Simon Willis wrote back in October that he thought skills were going to be a bigger deal than MCP. I think that he may be right, but right now I don't think we have the fluency to make that happen. And part of why I'm making this video is I think that we are in particular sleeping on where skills need to evolve to — where our fluency at creating skills needs to evolve to — in order to get to a point where we have skills that are a truly actionable context substrate for agents and humans.

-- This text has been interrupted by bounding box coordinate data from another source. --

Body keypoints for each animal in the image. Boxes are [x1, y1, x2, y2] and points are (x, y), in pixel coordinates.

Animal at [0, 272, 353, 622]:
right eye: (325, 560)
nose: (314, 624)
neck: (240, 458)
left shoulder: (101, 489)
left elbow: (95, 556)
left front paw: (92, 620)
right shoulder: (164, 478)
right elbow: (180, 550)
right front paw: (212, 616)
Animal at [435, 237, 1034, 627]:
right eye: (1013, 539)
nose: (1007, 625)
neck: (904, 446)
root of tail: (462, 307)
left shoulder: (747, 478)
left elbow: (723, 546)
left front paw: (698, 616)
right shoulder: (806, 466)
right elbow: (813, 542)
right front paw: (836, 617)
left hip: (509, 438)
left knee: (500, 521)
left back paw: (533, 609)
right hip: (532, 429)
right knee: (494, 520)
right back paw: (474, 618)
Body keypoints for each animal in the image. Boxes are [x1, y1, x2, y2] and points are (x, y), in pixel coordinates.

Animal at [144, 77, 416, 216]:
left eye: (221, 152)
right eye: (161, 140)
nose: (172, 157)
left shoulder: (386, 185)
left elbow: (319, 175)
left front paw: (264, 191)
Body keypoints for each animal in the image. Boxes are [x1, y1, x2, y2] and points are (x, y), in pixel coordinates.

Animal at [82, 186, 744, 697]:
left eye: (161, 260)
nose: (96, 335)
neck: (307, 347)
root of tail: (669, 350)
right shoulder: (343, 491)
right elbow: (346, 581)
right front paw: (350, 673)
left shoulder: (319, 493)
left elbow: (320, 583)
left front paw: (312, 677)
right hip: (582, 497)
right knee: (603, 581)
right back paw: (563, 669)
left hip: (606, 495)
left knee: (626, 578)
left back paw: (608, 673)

That's where I want to go, and that's why I'm creating a community skills repository. It's just a practitioner library. It has knowledge work. It's organized by workflow type. There'll be an agent-readability bar applied consistently for every skill in there, so they'll be vetted. We're going to get into stuff like competitive analysis, financial model review, deal memo drafting, research synthesis, meeting synthesis — stuff that's very, very specific. And we're going to be as widespread in our coverage as possible so that you can invoke from the command line the skill that you care about, add from that skill pack only the skills that you need, and feel confident that you've got something that has some of that agent-readability bar built into it.
Actionable Next Steps
Now I want to leave you with a few actionable tips, because I think it's often easy to get lost here.

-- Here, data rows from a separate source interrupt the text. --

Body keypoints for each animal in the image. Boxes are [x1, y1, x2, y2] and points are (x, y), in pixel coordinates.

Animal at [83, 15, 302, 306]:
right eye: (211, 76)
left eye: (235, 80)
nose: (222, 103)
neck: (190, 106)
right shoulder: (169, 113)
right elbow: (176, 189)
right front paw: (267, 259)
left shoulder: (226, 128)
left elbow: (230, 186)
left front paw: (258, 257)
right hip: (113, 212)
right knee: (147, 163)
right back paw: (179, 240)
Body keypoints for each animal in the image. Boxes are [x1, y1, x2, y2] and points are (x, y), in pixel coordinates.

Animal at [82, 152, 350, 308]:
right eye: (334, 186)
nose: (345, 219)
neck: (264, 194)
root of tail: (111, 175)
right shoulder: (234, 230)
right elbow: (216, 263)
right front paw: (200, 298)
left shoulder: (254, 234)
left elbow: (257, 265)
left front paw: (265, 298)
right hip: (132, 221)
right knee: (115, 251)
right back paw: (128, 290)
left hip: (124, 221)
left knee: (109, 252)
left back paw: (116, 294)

Number one: if you are struggling with where to start on skills, if all of this GitHub repo stuff feels over your head, look at something that you have repetitively done and ask yourself — if I do this once a week, twice a week, three times a week, can I get this turned into a skill? Then talk with your AI, your preferred AI. Honestly, they can all do skills now. Ask it to help you make a `skill.md` from the conversations you've had, feed it that info from those conversations, tell it what you thought went well, what you thought didn't, and be off to the races.

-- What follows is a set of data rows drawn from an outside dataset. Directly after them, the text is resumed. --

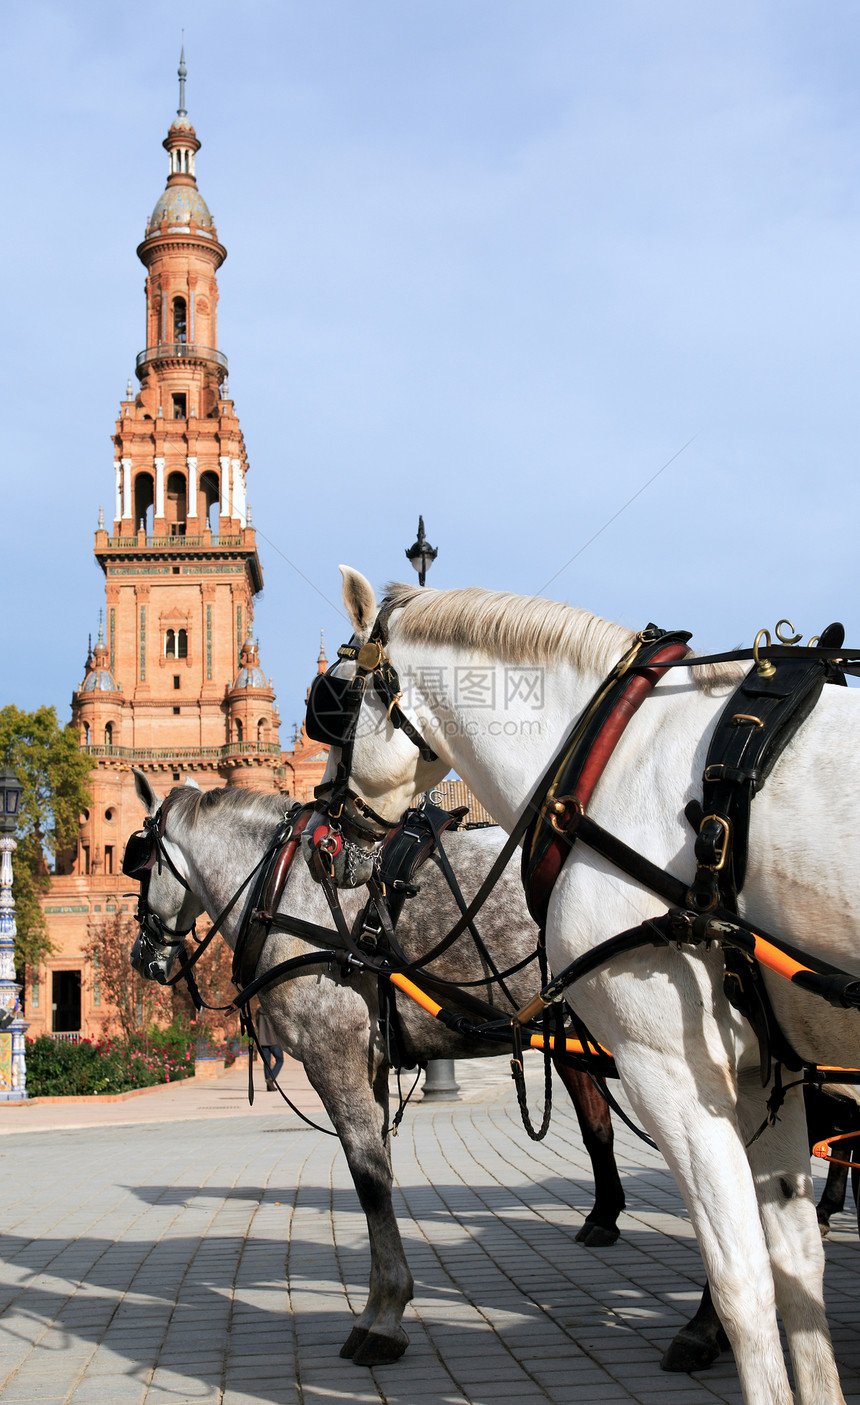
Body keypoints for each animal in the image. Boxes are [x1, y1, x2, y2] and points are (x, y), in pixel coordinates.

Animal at [311, 567, 860, 1405]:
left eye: (335, 704)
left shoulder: (676, 1072)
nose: (323, 837)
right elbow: (797, 1271)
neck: (609, 752)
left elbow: (741, 1282)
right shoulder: (769, 1073)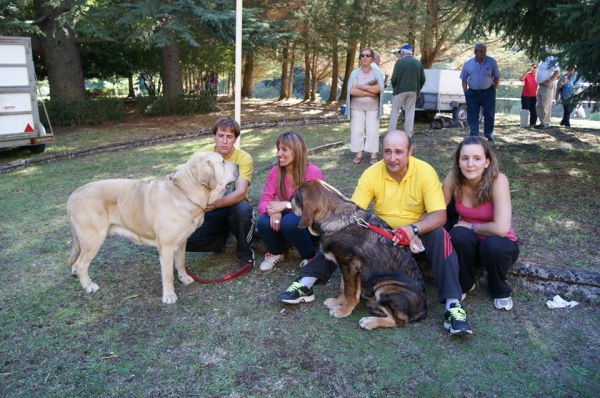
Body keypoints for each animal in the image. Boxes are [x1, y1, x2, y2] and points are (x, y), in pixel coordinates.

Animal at [66, 151, 239, 304]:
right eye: (223, 162)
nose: (237, 165)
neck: (184, 192)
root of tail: (72, 196)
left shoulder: (181, 242)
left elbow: (181, 263)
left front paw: (184, 278)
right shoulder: (166, 248)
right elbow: (168, 274)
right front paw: (169, 295)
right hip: (93, 238)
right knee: (81, 264)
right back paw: (88, 285)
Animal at [290, 180, 426, 330]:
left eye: (297, 194)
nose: (289, 199)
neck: (335, 217)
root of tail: (423, 310)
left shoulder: (350, 267)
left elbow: (349, 292)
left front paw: (343, 311)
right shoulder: (346, 267)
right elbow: (343, 287)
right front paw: (337, 302)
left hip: (385, 288)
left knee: (398, 321)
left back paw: (370, 321)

Now, if you're a little farther along — if you're like, "No, I get it, I'm at the GitHub repo, I can't wait" — great. Think on your terms about your agent-readable skills and ask yourself: are you thinking through those handoffs? Are you thinking through the eventual output? Are you structuring your skills more around the idea of a contract? Those are things that I think we are sleeping on right now for skills, and I think we need to take them more seriously.
If you are looking at the teams or enterprise level, think about the tiering I talked about. Is this an individual scale? Is this something that represents the expertise of the best person on your team? Is it more something that is just a brand standard that needs to be everywhere in the org? That shapes how you deploy it and how you think about it.
I am going to come back to something I mentioned earlier in this video. The thing that matters about skills is that they compound. Skills essentially represent a learned record of successful execution of a workflow that an agent or a human can follow. And if you continually evolve it as you get better at doing that thing, you are going to have a rememberable way for future, smarter agents and for your team in the future to execute that skill — to execute and build without going back to prompting. You are going to free yourself from copy-paste hell.
And that's really what skills do. Prompts just sort of evaporate once they're gone from the conversation. They're gone. You have to repaste them. You have to dig in the prompt library. Skills are what persists. And so getting them right — especially in a world where agents are now calling skills more than ever — that matters.
I hope these tips on skills are useful. I did not find a lot when I dug around for this, and so many of the tips on skills are focused on individual productivity. I wanted to cover the whole gamut here. I wanted to get into teams. I wanted to get into agents. I wanted to get into specific things that people are finding break and things that people are finding work.